◆ **What you have to do**:
All lines below containing "worn" are to be listed.

Data entries:
+++

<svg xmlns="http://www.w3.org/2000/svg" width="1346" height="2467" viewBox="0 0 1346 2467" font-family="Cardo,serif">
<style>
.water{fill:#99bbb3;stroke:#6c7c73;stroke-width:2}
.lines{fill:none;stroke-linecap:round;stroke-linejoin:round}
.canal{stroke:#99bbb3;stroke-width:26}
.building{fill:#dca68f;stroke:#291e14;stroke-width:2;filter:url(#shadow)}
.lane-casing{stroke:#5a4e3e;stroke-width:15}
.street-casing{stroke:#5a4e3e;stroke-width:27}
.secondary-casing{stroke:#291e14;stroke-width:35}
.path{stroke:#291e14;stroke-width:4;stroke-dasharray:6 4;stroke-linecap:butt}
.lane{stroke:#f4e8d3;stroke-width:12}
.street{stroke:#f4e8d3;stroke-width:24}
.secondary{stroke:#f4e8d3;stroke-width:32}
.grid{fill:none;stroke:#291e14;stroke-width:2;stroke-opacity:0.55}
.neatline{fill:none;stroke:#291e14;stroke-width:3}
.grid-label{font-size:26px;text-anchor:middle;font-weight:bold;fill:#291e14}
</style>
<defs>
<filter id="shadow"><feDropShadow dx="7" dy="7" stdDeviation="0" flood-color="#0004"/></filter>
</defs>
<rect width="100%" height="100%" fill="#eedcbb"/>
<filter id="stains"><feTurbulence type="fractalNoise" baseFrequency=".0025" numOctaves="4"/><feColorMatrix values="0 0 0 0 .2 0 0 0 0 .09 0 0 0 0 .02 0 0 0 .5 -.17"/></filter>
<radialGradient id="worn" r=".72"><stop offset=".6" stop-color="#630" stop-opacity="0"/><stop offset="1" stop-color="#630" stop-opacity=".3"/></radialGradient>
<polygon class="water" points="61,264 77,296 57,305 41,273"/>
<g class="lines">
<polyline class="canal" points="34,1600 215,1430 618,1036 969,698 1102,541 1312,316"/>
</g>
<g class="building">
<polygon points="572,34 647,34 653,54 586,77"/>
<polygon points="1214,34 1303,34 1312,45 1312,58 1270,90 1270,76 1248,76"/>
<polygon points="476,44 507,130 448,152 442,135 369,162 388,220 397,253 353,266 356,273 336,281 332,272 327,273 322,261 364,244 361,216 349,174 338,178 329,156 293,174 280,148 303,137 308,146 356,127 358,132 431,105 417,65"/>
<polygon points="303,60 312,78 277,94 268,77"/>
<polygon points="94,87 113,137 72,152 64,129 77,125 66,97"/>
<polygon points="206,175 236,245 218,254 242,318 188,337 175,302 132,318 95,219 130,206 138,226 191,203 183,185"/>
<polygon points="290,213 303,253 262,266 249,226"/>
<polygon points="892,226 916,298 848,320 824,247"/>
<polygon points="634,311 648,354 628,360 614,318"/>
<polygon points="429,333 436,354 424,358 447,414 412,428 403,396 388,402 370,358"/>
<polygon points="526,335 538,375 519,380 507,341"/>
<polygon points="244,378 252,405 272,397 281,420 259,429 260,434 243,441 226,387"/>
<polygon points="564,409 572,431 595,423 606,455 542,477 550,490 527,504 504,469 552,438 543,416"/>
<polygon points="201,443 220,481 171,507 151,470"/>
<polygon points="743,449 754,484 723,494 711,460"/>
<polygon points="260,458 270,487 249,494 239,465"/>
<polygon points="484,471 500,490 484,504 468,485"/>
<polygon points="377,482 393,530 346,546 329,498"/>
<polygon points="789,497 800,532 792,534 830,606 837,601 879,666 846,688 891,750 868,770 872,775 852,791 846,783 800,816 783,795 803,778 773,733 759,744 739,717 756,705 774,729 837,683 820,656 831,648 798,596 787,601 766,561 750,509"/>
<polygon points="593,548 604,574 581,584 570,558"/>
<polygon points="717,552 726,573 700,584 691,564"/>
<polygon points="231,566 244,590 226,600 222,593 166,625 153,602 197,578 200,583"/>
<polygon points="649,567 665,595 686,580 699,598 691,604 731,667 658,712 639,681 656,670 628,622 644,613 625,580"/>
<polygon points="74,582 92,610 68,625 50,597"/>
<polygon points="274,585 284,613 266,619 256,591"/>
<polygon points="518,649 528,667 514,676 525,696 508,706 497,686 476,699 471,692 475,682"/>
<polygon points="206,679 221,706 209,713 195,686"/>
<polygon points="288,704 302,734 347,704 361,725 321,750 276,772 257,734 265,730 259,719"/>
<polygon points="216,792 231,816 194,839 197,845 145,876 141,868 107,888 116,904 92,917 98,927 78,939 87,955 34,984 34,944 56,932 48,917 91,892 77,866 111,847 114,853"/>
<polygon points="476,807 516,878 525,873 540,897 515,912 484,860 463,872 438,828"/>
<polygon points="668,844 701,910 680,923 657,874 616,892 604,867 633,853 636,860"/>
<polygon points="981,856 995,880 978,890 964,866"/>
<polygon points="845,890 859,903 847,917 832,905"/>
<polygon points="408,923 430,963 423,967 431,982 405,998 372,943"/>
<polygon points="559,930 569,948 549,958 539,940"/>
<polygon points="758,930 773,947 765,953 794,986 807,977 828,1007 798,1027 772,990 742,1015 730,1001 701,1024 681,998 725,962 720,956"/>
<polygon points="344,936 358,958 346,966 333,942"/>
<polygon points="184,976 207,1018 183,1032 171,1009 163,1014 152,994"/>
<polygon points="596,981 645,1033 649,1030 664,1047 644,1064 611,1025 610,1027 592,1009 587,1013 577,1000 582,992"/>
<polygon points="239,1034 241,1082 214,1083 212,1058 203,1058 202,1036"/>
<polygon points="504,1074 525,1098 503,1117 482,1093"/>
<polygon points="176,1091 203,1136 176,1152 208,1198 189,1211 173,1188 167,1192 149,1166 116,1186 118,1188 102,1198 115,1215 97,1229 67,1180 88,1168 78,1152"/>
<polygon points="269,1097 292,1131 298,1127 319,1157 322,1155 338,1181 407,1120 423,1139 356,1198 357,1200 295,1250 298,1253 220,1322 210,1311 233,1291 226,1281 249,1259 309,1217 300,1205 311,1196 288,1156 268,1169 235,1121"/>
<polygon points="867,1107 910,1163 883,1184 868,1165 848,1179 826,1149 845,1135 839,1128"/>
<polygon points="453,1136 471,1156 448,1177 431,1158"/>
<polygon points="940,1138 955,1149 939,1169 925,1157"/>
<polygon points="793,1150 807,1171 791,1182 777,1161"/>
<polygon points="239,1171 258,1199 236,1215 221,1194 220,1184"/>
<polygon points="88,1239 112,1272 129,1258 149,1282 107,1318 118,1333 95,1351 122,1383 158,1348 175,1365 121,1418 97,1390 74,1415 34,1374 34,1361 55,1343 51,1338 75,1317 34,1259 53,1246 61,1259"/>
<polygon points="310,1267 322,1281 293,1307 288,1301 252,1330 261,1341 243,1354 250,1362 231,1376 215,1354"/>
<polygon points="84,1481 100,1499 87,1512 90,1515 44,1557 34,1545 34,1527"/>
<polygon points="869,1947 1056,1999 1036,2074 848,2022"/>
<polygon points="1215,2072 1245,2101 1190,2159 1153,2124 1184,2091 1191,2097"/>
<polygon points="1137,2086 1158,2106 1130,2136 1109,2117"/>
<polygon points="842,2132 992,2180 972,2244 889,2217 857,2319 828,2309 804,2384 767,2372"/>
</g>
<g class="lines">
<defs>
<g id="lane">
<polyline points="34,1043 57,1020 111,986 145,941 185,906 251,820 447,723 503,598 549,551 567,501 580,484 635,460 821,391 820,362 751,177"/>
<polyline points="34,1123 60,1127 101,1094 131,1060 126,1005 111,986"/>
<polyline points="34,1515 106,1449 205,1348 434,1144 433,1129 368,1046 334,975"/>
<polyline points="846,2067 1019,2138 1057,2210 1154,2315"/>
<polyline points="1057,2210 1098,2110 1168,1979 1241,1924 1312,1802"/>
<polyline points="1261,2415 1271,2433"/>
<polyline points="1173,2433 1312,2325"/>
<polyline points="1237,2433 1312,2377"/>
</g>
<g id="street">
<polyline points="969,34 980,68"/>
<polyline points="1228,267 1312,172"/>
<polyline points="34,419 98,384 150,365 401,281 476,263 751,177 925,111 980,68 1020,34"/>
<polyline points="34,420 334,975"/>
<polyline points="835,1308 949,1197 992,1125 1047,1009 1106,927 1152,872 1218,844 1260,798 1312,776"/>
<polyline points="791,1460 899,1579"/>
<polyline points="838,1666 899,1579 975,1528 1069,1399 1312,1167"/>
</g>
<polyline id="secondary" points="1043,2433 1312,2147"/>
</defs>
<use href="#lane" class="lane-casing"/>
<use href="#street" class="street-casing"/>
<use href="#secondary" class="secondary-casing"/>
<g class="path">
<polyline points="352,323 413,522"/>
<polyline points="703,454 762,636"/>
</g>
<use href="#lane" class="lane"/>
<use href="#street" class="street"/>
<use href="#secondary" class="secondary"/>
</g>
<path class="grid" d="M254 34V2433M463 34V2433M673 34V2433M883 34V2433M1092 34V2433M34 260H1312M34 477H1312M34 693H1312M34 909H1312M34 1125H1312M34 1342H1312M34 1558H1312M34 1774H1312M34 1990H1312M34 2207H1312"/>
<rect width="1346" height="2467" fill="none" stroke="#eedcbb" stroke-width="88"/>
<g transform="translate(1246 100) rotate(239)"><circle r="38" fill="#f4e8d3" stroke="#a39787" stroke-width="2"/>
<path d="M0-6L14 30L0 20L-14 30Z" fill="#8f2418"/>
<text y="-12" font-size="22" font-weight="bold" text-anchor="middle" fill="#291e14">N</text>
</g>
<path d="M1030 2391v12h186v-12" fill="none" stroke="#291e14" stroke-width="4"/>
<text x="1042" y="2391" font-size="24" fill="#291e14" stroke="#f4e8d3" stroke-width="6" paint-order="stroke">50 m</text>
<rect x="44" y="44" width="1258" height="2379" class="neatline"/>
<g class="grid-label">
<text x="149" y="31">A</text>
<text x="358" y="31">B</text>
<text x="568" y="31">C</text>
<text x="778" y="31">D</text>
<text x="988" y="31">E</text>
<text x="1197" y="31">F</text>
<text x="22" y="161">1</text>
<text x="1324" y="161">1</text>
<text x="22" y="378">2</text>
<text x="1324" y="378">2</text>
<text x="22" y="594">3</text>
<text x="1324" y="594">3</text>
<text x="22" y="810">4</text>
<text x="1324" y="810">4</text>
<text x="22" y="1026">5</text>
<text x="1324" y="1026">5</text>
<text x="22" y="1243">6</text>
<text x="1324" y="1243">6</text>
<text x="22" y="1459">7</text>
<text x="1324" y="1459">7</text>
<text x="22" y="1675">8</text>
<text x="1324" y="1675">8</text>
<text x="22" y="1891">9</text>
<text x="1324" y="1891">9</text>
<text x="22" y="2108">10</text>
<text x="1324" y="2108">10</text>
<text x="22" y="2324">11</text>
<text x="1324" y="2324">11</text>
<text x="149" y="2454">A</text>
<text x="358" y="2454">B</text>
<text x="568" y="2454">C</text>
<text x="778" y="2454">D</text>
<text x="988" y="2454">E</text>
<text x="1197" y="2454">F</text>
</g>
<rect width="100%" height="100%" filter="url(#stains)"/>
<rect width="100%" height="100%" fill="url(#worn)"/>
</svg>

+++

◆ **Task answer**:
<radialGradient id="worn" r=".72"><stop offset=".6" stop-color="#630" stop-opacity="0"/><stop offset="1" stop-color="#630" stop-opacity=".3"/></radialGradient>
<rect width="100%" height="100%" fill="url(#worn)"/>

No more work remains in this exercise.